*** Begin section ***

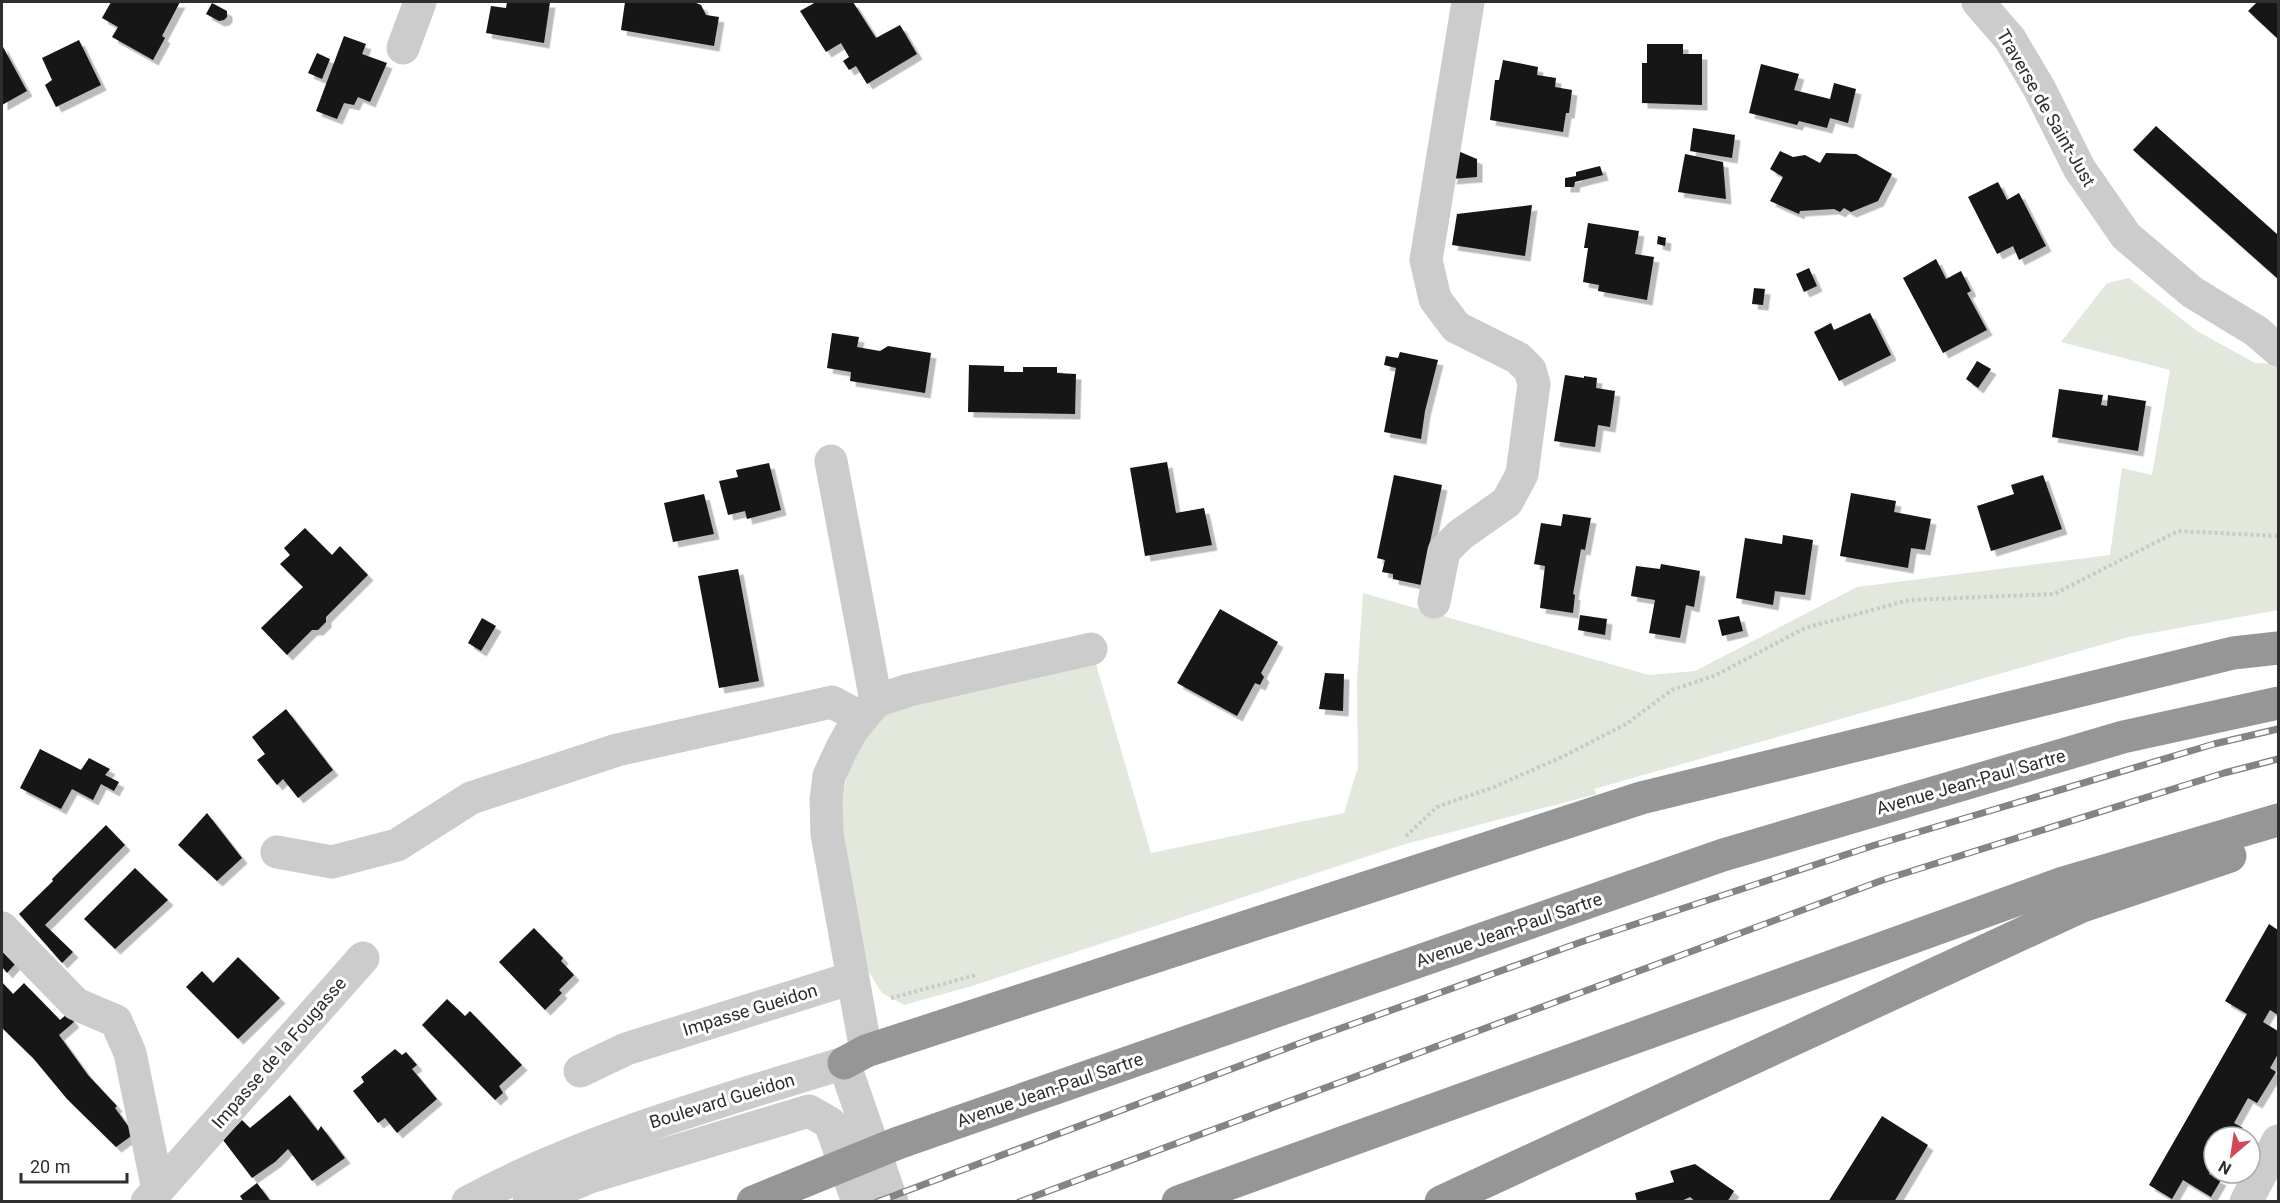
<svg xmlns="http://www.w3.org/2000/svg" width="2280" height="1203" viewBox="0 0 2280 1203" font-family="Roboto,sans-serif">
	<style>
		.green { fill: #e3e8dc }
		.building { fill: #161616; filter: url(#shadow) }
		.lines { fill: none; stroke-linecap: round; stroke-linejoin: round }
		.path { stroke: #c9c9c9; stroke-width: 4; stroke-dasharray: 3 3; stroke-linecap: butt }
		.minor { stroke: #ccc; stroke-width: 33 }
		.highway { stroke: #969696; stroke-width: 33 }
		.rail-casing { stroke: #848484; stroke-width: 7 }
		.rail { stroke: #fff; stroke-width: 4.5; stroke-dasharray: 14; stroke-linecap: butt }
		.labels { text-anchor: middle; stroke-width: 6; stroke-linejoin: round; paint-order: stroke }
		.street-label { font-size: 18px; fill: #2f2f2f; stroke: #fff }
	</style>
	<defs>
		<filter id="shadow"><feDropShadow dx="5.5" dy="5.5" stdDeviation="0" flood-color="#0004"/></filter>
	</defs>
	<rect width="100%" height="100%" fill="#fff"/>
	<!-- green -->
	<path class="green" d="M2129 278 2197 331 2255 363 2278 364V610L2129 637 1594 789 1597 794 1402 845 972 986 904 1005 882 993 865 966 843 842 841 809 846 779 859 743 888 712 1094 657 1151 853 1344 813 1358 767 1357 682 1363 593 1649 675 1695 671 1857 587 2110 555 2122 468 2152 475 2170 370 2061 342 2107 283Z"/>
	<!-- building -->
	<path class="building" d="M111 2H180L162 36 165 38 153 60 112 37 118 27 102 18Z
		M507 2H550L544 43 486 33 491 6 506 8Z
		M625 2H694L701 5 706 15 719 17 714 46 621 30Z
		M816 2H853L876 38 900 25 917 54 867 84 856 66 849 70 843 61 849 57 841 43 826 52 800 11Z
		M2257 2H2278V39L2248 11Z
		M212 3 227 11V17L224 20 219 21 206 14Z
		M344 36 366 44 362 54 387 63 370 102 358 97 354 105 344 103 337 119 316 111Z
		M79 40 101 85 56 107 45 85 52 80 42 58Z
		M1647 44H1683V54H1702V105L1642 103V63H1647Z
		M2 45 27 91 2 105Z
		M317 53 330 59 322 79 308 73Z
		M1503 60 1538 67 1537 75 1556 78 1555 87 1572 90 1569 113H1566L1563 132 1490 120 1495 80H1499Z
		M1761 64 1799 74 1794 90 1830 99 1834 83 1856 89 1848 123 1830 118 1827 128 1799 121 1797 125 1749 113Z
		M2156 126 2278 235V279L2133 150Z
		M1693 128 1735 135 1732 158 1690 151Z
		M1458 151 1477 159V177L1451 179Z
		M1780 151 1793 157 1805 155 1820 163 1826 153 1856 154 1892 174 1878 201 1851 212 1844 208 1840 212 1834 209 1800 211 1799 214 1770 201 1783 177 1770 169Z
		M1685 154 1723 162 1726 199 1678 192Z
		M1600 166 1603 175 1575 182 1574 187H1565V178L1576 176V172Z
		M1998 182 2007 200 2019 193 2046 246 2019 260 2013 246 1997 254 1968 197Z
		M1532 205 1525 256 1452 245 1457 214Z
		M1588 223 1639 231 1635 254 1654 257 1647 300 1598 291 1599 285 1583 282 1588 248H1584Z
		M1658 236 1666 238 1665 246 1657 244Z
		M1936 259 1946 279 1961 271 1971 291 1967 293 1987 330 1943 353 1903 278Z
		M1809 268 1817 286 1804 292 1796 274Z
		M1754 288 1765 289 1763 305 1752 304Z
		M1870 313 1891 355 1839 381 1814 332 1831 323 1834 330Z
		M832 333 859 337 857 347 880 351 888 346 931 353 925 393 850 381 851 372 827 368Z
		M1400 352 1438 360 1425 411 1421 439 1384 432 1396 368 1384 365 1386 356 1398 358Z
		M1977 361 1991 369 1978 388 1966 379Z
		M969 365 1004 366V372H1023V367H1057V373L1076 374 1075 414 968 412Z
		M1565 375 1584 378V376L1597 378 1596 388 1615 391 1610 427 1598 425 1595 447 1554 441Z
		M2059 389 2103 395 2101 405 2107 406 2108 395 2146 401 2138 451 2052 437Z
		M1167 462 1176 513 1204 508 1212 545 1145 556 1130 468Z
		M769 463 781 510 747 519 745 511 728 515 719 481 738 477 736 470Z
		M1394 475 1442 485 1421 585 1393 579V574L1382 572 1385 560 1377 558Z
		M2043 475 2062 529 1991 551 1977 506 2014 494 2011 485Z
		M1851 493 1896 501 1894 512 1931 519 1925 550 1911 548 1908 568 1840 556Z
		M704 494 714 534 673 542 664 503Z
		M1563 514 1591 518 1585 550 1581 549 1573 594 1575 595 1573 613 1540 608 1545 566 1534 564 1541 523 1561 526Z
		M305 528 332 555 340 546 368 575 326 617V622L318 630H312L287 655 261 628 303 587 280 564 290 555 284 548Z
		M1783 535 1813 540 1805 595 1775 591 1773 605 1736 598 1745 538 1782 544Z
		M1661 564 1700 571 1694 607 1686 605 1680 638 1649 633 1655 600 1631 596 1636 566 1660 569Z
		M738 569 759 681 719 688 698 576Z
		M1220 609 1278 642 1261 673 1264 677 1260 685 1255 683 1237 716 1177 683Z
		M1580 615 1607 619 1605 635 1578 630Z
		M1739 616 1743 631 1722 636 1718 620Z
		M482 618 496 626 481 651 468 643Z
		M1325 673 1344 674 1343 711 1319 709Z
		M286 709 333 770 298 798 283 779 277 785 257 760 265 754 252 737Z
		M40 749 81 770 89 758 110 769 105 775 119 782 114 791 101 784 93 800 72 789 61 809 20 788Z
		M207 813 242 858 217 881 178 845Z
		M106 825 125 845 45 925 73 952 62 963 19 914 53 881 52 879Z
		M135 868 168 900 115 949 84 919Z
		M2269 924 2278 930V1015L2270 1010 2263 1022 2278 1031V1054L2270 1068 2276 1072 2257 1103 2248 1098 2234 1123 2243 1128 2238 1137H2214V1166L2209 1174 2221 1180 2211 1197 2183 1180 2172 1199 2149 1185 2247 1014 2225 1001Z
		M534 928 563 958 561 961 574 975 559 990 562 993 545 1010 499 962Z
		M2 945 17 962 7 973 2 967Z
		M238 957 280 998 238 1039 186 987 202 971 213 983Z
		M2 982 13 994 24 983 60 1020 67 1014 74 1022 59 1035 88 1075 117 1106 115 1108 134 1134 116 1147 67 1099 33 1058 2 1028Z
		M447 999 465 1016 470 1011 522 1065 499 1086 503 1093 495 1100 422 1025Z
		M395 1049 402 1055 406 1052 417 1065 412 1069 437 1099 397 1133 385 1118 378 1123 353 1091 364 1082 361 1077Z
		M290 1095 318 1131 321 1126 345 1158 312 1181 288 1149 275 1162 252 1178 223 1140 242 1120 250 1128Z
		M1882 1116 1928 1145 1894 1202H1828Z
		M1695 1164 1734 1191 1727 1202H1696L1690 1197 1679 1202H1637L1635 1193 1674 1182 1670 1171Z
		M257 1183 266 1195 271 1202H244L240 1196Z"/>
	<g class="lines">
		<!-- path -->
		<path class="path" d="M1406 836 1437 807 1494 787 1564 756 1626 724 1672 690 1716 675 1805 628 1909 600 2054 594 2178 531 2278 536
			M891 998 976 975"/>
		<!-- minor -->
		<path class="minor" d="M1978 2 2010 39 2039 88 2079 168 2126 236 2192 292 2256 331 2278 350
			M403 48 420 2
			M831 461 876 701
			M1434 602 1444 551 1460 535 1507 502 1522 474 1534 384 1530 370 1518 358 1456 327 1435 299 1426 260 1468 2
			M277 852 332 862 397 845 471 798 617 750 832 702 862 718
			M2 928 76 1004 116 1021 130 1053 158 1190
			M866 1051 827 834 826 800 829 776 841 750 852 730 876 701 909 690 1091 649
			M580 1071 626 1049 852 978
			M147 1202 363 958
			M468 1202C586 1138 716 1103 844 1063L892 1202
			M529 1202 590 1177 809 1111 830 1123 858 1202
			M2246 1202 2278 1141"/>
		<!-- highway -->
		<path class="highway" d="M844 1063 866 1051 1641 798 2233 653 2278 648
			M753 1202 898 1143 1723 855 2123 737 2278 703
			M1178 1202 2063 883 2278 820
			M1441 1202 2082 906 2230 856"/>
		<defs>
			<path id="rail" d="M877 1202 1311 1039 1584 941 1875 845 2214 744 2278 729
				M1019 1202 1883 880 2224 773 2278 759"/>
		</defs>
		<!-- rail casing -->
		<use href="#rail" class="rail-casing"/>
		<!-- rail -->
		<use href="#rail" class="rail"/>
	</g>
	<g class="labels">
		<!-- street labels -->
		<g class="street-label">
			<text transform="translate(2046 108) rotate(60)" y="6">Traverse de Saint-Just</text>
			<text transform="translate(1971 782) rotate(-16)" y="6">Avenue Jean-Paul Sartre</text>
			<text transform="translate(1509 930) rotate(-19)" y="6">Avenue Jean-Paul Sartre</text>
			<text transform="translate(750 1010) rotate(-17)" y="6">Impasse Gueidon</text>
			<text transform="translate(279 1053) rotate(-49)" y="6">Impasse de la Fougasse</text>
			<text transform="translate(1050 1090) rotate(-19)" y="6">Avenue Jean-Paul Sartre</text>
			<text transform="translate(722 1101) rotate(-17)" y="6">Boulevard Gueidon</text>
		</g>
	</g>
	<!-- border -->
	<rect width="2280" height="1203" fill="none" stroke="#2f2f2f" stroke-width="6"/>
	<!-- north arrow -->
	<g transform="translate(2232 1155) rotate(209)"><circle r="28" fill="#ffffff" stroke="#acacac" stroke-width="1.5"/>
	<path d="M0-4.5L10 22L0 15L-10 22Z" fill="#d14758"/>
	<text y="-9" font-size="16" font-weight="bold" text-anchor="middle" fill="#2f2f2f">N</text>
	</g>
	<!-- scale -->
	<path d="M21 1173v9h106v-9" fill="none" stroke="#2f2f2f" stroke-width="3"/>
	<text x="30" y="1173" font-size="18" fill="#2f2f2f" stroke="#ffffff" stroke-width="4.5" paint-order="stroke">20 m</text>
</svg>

*** End section ***

### Your goal
The lines from the one containing "<!-- rail casing -->" through the final line of the entries above are to be printed exactly, with nothing added.

### Problem solution
		<!-- rail casing -->
		<use href="#rail" class="rail-casing"/>
		<!-- rail -->
		<use href="#rail" class="rail"/>
	</g>
	<g class="labels">
		<!-- street labels -->
		<g class="street-label">
			<text transform="translate(2046 108) rotate(60)" y="6">Traverse de Saint-Just</text>
			<text transform="translate(1971 782) rotate(-16)" y="6">Avenue Jean-Paul Sartre</text>
			<text transform="translate(1509 930) rotate(-19)" y="6">Avenue Jean-Paul Sartre</text>
			<text transform="translate(750 1010) rotate(-17)" y="6">Impasse Gueidon</text>
			<text transform="translate(279 1053) rotate(-49)" y="6">Impasse de la Fougasse</text>
			<text transform="translate(1050 1090) rotate(-19)" y="6">Avenue Jean-Paul Sartre</text>
			<text transform="translate(722 1101) rotate(-17)" y="6">Boulevard Gueidon</text>
		</g>
	</g>
	<!-- border -->
	<rect width="2280" height="1203" fill="none" stroke="#2f2f2f" stroke-width="6"/>
	<!-- north arrow -->
	<g transform="translate(2232 1155) rotate(209)"><circle r="28" fill="#ffffff" stroke="#acacac" stroke-width="1.5"/>
	<path d="M0-4.5L10 22L0 15L-10 22Z" fill="#d14758"/>
	<text y="-9" font-size="16" font-weight="bold" text-anchor="middle" fill="#2f2f2f">N</text>
	</g>
	<!-- scale -->
	<path d="M21 1173v9h106v-9" fill="none" stroke="#2f2f2f" stroke-width="3"/>
	<text x="30" y="1173" font-size="18" fill="#2f2f2f" stroke="#ffffff" stroke-width="4.5" paint-order="stroke">20 m</text>
</svg>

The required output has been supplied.